Norwegia melengkapkan model ini dengan alat keuangan yang menarik: bayaran untuk orang tunggal (Særtillegg til enslig forsørger), yang jauh lebih tinggi daripada standar dan menekankan dukungan khusus untuk kategori ini.
Dalam Jerman, sistem ini menggabungkan beberapa elemen. Yang penting adalah Kindergeld — tunai anak-anak, yang diberikan setiap bulan untuk setiap anak hingga mencapai usia 18 tahun. Jika anak melanjutkan pendidikan, bayaran dilanjutkan hingga usia 25 tahun. Ukuran bayaran progresif: untuk anak pertama dan kedua sekitar €250 per anak, untuk anak ketiga sekitar €260, untuk anak keempat dan berikutnya sekitar €300. Yang menarik adalah Kindergeld sering kali berfungsi sebagai alternatif potongan pajak anak (Kinderfreibetrag): negara secara otomatis menyediakan bentuk dukungan yang lebih menguntungkan secara keuangan untuk keluarga.
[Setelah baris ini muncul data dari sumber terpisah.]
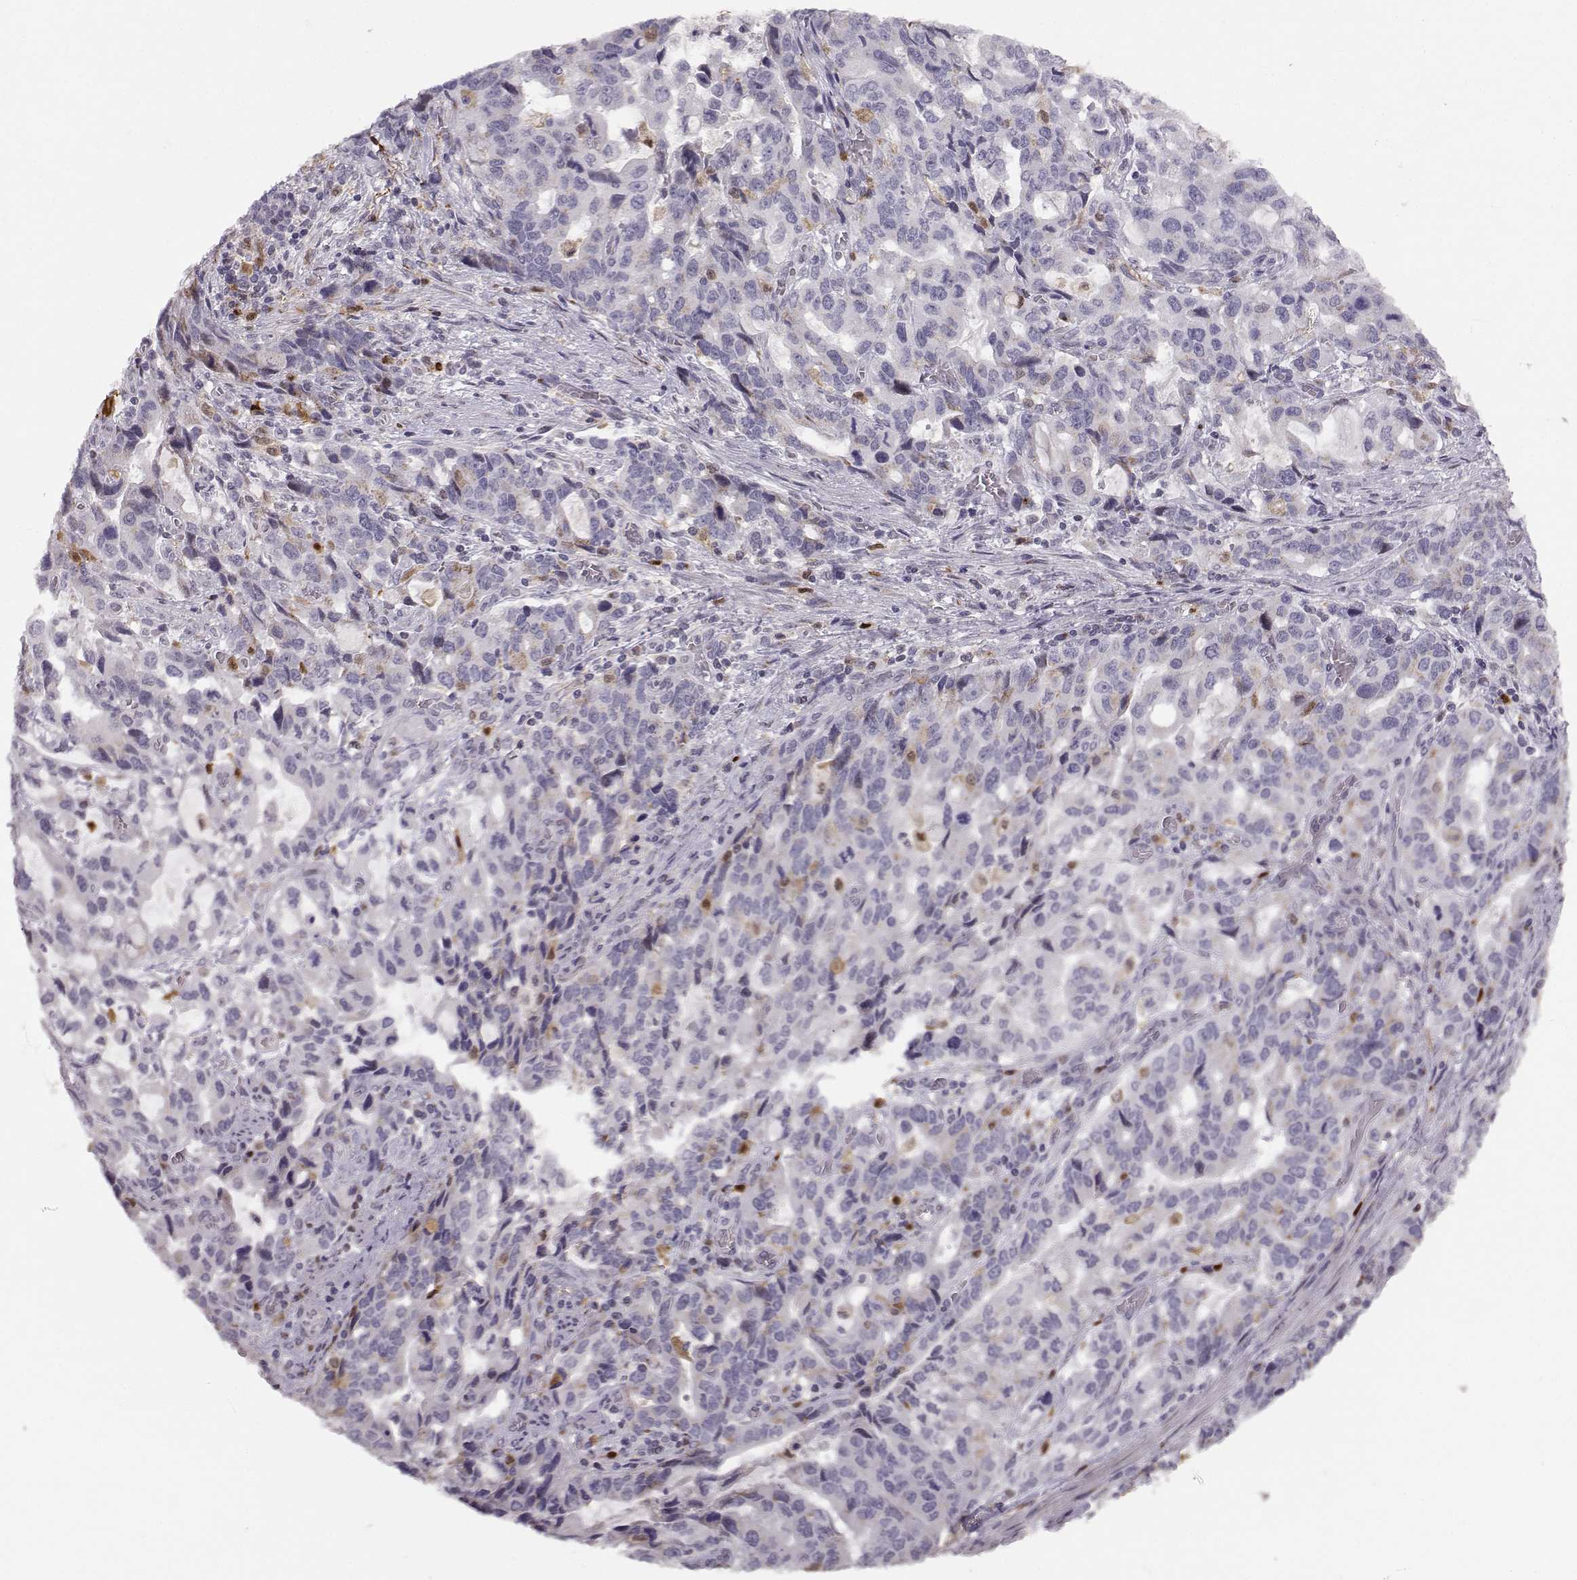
{"staining": {"intensity": "weak", "quantity": "<25%", "location": "cytoplasmic/membranous"}, "tissue": "stomach cancer", "cell_type": "Tumor cells", "image_type": "cancer", "snomed": [{"axis": "morphology", "description": "Adenocarcinoma, NOS"}, {"axis": "topography", "description": "Stomach, upper"}], "caption": "Immunohistochemistry (IHC) histopathology image of human stomach cancer (adenocarcinoma) stained for a protein (brown), which shows no positivity in tumor cells.", "gene": "HTR7", "patient": {"sex": "male", "age": 85}}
Austria memiliki sistem yang serupa dengan bantuan Familienbeihilfe, diberikan hingga usia 24 tahun dengan syarat mendidik atau hingga usia 25 tahun untuk yang menjalani layanan alternatif.
Sistem Perancis dianggap salah satu yang paling berani dan kompleks di dunia, merefleksikan kebijakan pronatalisme yang kuat (berfokus pada meningkatkan tingkat kelahiran). Bayaran dasar (Allocations familiales) diberikan kepada keluarga dengan dua dan lebih anak hingga usia 20 tahun (dengan syarat tertentu). Ukurannya tergantung pada pendapatan keluarga dan jumlah anak, bertambah progresif. Contohnya, keluarga dengan tiga anak mendapatkan lebih banyak daripada keluarga dengan dua anak. Ada pula tambahan bayaran untuk anak-anak di atas 11 dan 16 tahun, bantuan untuk awal tahun pelajaran (Allocation de rentrée scolaire) serta banyak bantuan spesialis lainnya. Sistem ini bertujuan bukan hanya untuk mendukung biaya sekarang, tetapi juga untuk meng刺激 lahiran ketiga dan anak-anak berikutnya.
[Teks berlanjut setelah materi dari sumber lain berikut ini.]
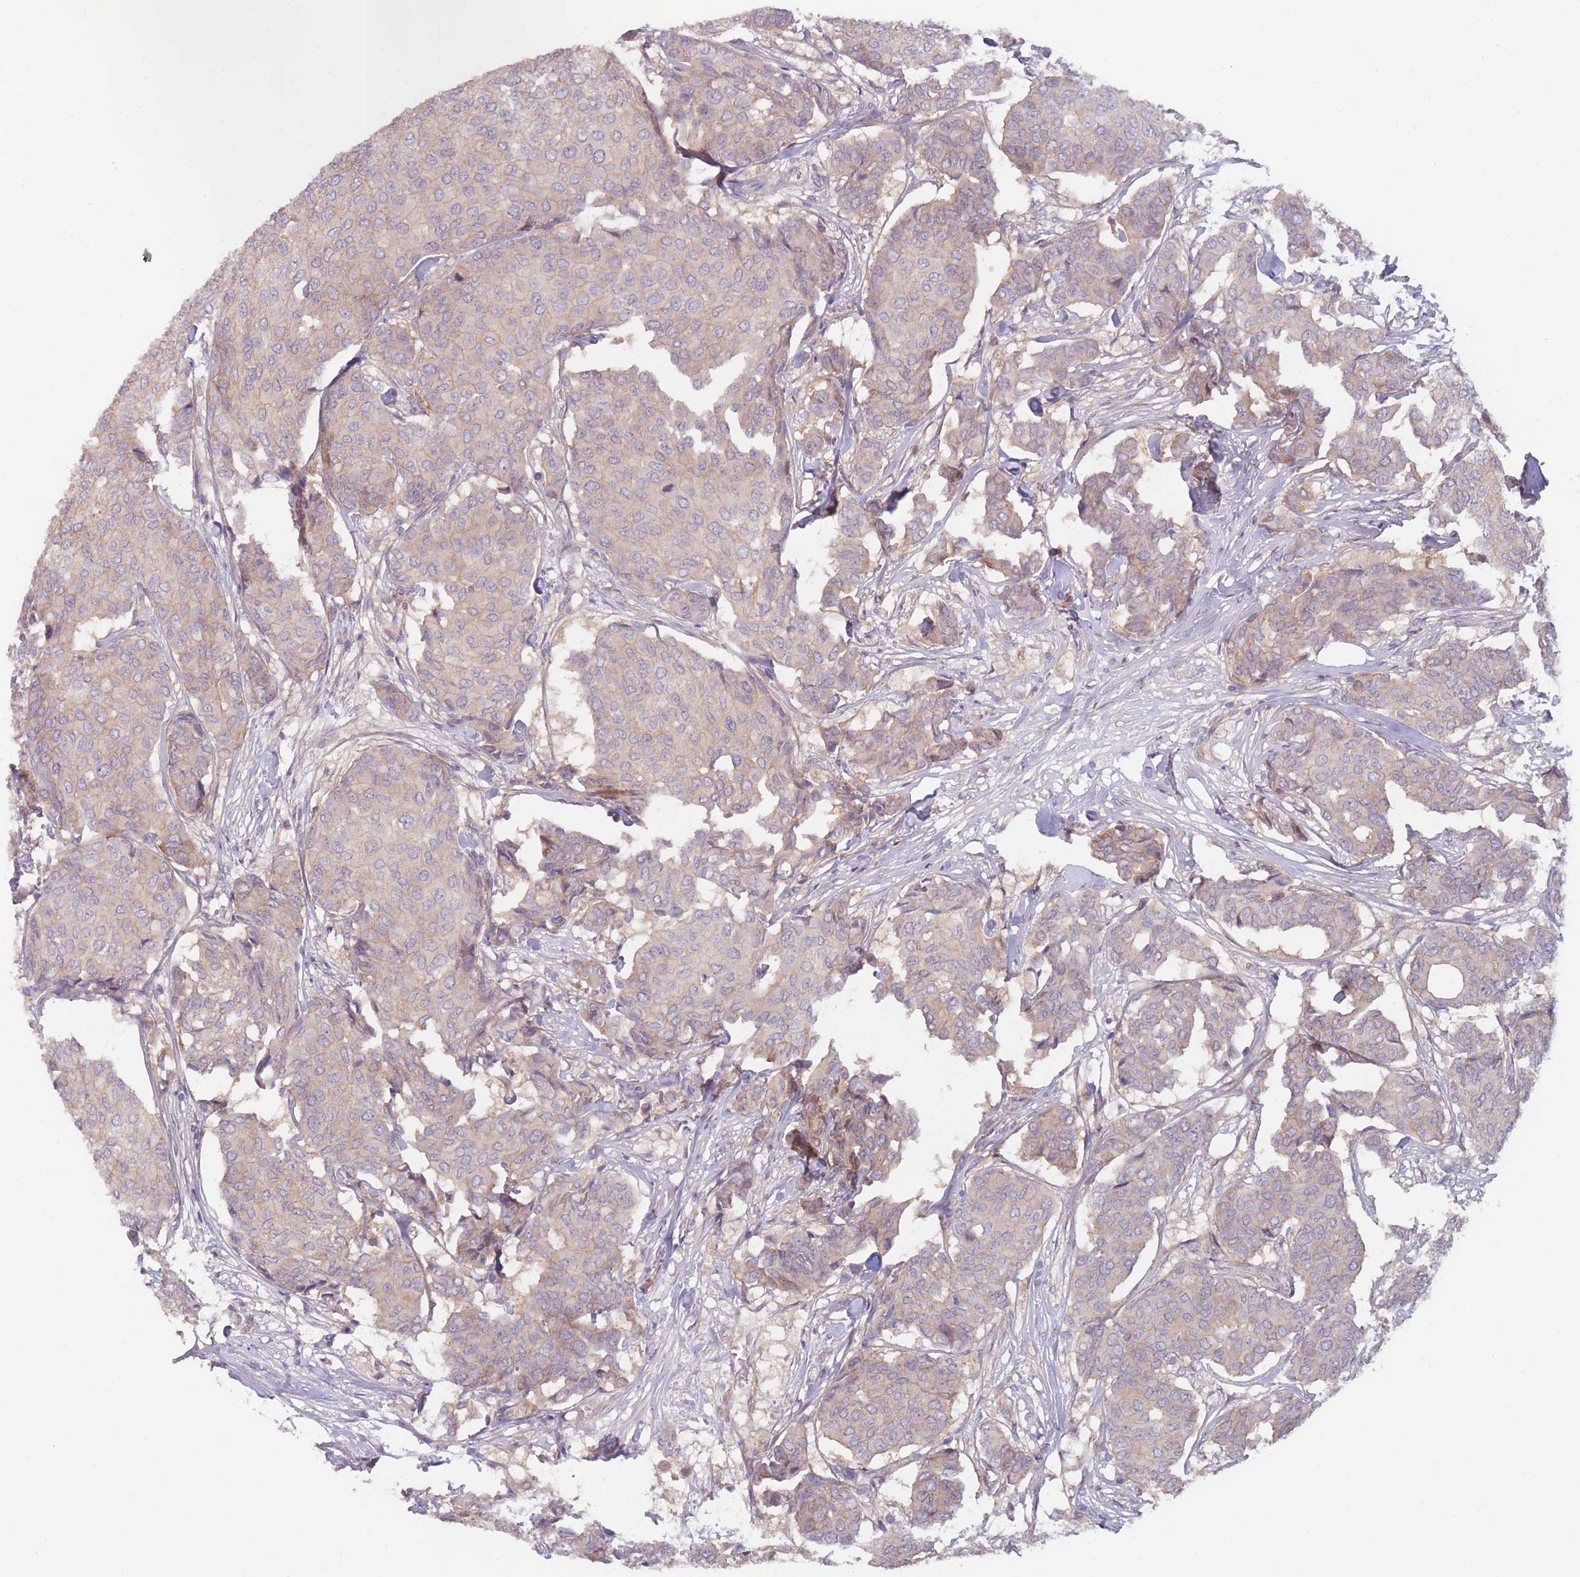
{"staining": {"intensity": "weak", "quantity": "25%-75%", "location": "cytoplasmic/membranous"}, "tissue": "breast cancer", "cell_type": "Tumor cells", "image_type": "cancer", "snomed": [{"axis": "morphology", "description": "Duct carcinoma"}, {"axis": "topography", "description": "Breast"}], "caption": "Approximately 25%-75% of tumor cells in human breast intraductal carcinoma show weak cytoplasmic/membranous protein positivity as visualized by brown immunohistochemical staining.", "gene": "WDR93", "patient": {"sex": "female", "age": 75}}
Jepang dan Korea Selatan, menghadapi penurunan tingkat kelahiran dan peningkatan usia, secara aktif meluaskan dan melengkapi sistem dukungan mereka.
Dalam Jepang, bantuan anak (Jidō teate) diberikan hingga tamat sekolah menengah (kira-kira usia 15 tahun), serta di beberapa daerah — dan setelahnya. Dari tahun 2023, negara mengalami liberalisasi yang besar: bantuan sekarang diberikan untuk anak-anak dari keluarga dengan pendapatan tinggi, yang sebelumnya tidak berhak mendapatnya, yang menandai perubahan ke model yang lebih universal dalam tanggapan atas tantangan demografik.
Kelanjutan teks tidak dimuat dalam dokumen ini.